■ **Dataset excerpts**
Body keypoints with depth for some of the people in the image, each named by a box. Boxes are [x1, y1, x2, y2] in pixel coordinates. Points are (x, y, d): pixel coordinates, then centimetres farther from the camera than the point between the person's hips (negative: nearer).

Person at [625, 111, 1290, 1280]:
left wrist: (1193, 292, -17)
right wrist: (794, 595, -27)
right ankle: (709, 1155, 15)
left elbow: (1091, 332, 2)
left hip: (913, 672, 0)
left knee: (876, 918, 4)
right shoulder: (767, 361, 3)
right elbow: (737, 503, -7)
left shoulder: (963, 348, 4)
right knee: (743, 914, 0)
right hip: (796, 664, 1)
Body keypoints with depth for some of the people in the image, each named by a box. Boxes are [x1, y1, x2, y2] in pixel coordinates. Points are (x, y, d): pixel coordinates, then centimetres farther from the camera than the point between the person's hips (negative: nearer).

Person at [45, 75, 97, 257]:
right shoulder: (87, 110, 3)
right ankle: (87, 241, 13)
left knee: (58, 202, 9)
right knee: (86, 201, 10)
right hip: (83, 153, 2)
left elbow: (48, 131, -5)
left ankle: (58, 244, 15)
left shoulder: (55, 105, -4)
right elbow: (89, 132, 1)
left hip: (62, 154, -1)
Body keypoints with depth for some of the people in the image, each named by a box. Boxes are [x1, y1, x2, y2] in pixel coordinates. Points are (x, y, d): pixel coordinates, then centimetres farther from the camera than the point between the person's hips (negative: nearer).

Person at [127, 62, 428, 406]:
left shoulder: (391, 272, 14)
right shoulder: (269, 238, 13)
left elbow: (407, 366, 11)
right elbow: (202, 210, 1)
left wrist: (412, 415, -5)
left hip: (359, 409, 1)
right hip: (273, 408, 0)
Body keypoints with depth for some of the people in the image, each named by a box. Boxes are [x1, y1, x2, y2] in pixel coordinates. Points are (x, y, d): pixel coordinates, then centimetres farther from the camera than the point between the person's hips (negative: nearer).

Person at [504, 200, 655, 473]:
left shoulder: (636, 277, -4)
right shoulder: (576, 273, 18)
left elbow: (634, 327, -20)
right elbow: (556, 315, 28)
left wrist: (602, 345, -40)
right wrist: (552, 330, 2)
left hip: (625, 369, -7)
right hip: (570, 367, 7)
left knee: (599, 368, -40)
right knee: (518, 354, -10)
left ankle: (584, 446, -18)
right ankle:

■ **Work task**
Show, from the listing above, every line holding the word "elbow".

■ **Expected answer**
left elbow: (1091, 332, 2)
right elbow: (737, 503, -7)
left elbow: (48, 131, -5)
right elbow: (89, 132, 1)
left elbow: (407, 366, 11)
right elbow: (202, 210, 1)
left elbow: (634, 327, -20)
right elbow: (556, 315, 28)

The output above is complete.